**Exercise goal**:
In the records below, pick out all lines containing the word "output".

◆ ◆ ◆

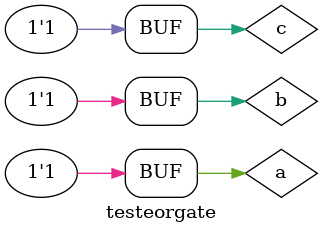
<source format=v>

module or2gate( output saida, input q,w);
assign saida = q|w;
endmodule

module orgate(output s, input a,b,c);
assign s = ((a|b)|c);
endmodule

//.......... teste

module testeorgate;
reg a,b,c;
wire s,s1;

or2gate OR1(s1,a,b);
or2gate OR2(s,s1,c);

initial begin:start
a = 0;
b = 0;
c = 0;
end
initial begin:main
$display("Exemplo0015 - Mateus Lima Batista - 451410");
$display("Test OR gate");
$display("\na&b&c = s\n");
$monitor("%b|%b|%b  = %b",a,b,c,s);
#1 a = 0; b = 0; c = 1;
#1 a = 0; b = 1; c = 0;
#1 a = 0; b = 1; c = 1;
#1 a = 1; b = 0; c = 0;
#1 a = 1; b = 0; c = 1;
#1 a = 1; b = 1; c = 0;
#1 a = 1; b = 1; c = 1;
end
endmodule

</source>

◆ ◆ ◆

**Exercise response**:
module or2gate( output saida, input q,w);
module orgate(output s, input a,b,c);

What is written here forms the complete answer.